A milkshake is a sweet, cold beverage which is usually made from milk, ice cream, or iced milk, and flavorings or sweeteners such as butterscotch, caramel sauce, chocolate sauce, or fruit syrup. Outside the United States, milkshakes using ice cream or iced milk are sometimes called a thick milkshake or thick shake or in New England a frappe, to differentiate them from thinner forms of flavored milk.
Full-service restaurants, soda fountains, and diners usually prepare and mix the shake "by hand" from scoops of ice cream and milk in a blender or drink mixer using a stainless steel cup. Many fast food outlets do not make shakes by hand with ice cream. Instead, they make shakes in automatic milkshake machines which freeze and serve a premade milkshake mixture consisting of milk, a sweetened flavoring agent, and a thickening agent. However, some fast food outlets still follow the traditional method, and some serve milkshakes which are prepared by blending soft-serve ice cream with flavoring or syrups.

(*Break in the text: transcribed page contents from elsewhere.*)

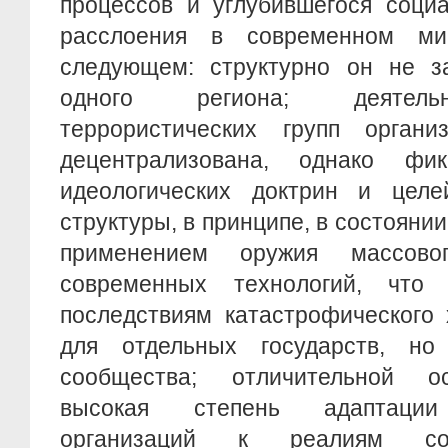
процессов и углубившегося социа
расслоения в современном ми
следующем: структурно он не з
одного региона; деятель
террористических групп органи
децентрализована, однако фик
идеологических доктрин и целей
структуры, в принципе, в состояни
применением оружия массово
современных технологий, что
последствиям катастрофического 
для отдельных государств, но
сообщества; отличительной о
высокая степень адаптации 
организаций к реалиям сов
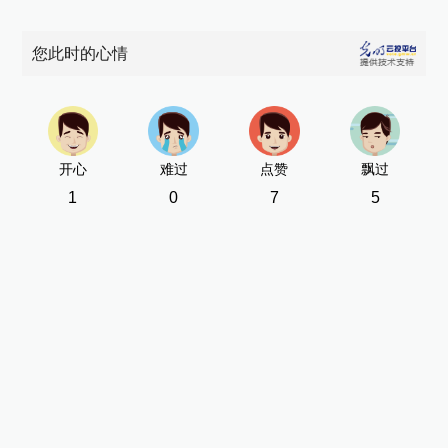
您此时的心情
开心
难过
点赞
飘过
1
0
7
5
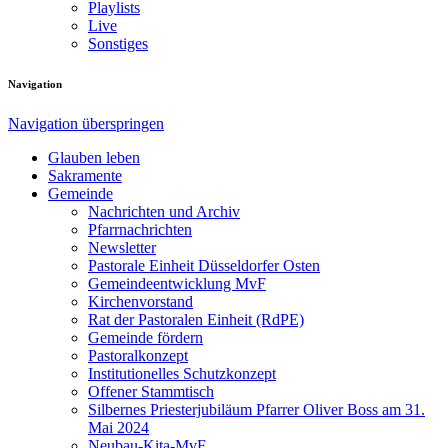
Playlists
Live
Sonstiges
Navigation
Navigation überspringen
Glauben leben
Sakramente
Gemeinde
Nachrichten und Archiv
Pfarrnachrichten
Newsletter
Pastorale Einheit Düsseldorfer Osten
Gemeindeentwicklung MvF
Kirchenvorstand
Rat der Pastoralen Einheit (RdPE)
Gemeinde fördern
Pastoralkonzept
Institutionelles Schutzkonzept
Offener Stammtisch
Silbernes Priesterjubiläum Pfarrer Oliver Boss am 31.
Mai 2024
Neubau-Kita-MvF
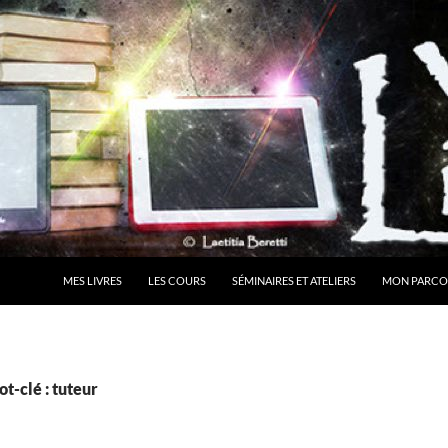
MES LIVRES
LES COURS
SÉMINAIRES ET ATELIERS
MON PARCO
t-clé : tuteur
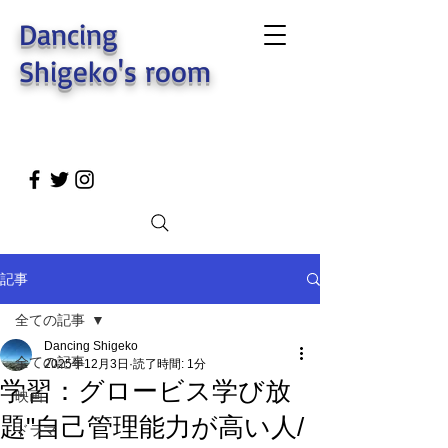
Dancing
Shigeko's room
記事
全ての記事
Dancing Shigeko
全ての記事
2025年12月3日
読了時間: 1分
学習：グロービス学び放
映画
題"自己管理能力が高い人/
ドラマ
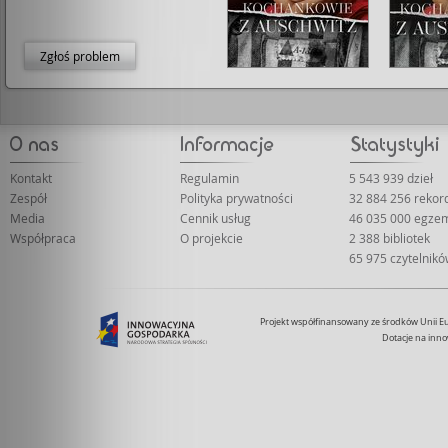
Zgłoś problem
Kontakt
Regulamin
5 543 939 dzieł
Zespół
Polityka prywatności
32 884 256 reko
Media
Cennik usług
46 035 000 egze
Współpraca
O projekcie
2 388 bibliotek
65 975 czytelnik
Projekt współfinansowany ze środków Unii 
Dotacje na inno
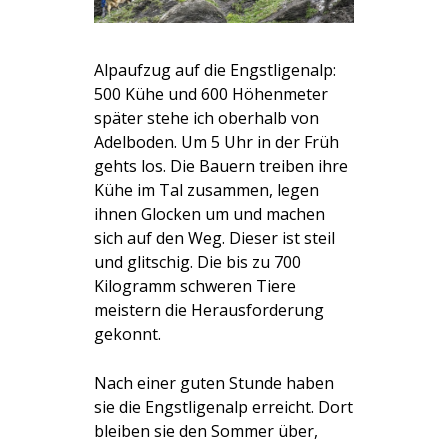
Alpaufzug auf die Engstligenalp:
500 Kühe und 600 Höhenmeter
später stehe ich oberhalb von
Adelboden. Um 5 Uhr in der Früh
gehts los. Die Bauern treiben ihre
Kühe im Tal zusammen, legen
ihnen Glocken um und machen
sich auf den Weg. Dieser ist steil
und glitschig. Die bis zu 700
Kilogramm schweren Tiere
meistern die Herausforderung
gekonnt.
Nach einer guten Stunde haben
sie die Engstligenalp erreicht. Dort
bleiben sie den Sommer über,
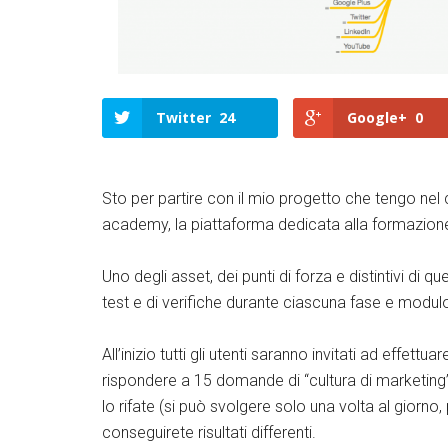
Twitter
24
Google+
0
Sto per partire con il mio progetto che tengo nel c
academy, la piattaforma dedicata alla formazione 
Uno degli asset, dei punti di forza e distintivi di 
test e di verifiche durante ciascuna fase e modu
All’inizio tutti gli utenti saranno invitati ad effett
rispondere a 15 domande di “cultura di marketing
lo rifate (si può svolgere solo una volta al giorn
conseguirete risultati differenti.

A milkshake can also be made by adding powder into fresh milk and stirring the powder into the milk. Milkshakes made in this way can come in a variety of flavors, including chocolate, caramel, strawberry, and banana.
Types
Hand-blended
Hand-blended milkshakes are traditionally made from any flavor of ice cream; additional flavorings, such as chocolate syrup and/or malt syrup or malt powder, can be added prior to mixing. This allows a greater variety than is available in machine-made shakes. Some unusual milkshake recipes exclude ice cream.
Milkshake-like recipes which use a high proportion of fruit and no ice cream are usually called smoothies. When malted milk is added, a milkshake is called a malted milkshake, a malt shake, a malted, or simply a malt. An ice cream-based milkshake may be called a thick milkshake or thick shake in the United Kingdom or a frappe in parts of New England and Canada. In Rhode Island and Southeastern Massachusetts, coffee syrup or coffee-flavored ice cream is used to make the local "coffee frappe" shake. Milkshakes with added fruit called batido are popular in Latin America and in Miami's Cuban expatriate community. In Nicaragua, milkshakes are called leche malteada.
Some U.S. restaurants serve milkshakes with crumbled cookies, candy bar pieces, or alcoholic beverages. The grasshopper milkshake, for example, includes crumbled chocolate cookies, creme de menthe liqueur, and chocolate mint ice cream.
Milkshake machines
Restaurants with the highest volume of traffic, such as McDonald's, often opt to use premade milkshake mixtures that are prepared in automatic milkshake machines. These machines are metallic cylinders with beaters that use refrigeration coils to freeze premade milkshake mixtures into a drinkable texture. The number of different flavors that restaurants with automatic milkshake machines can serve is limited by the number of different tanks in their milkshake machines, so such fast food restaurants usually offer fewer flavors of milkshakes.
The smallest automatic milkshake machines are counter-mounted appliances that can make a single milkshake flavor using a stainless steel tank. Large restaurants that wish to offer multiple flavors can either use floor-mounted multi-flavor machines with multiple 5 liter stainless steel barrels or use carbon dioxide-based machines that mix the flavors during dispensing. Some fast food restaurants use "thick milkshake" machines, which are single flavor machines with a stainless steel tank.
Soft serve mixed with syrup
Some fast food restaurants such as Dairy Queen serve milkshakes which are prepared by blending soft-serve ice cream with sweetened, flavored syrups such as chocolate syrup and fruit-flavored syrup.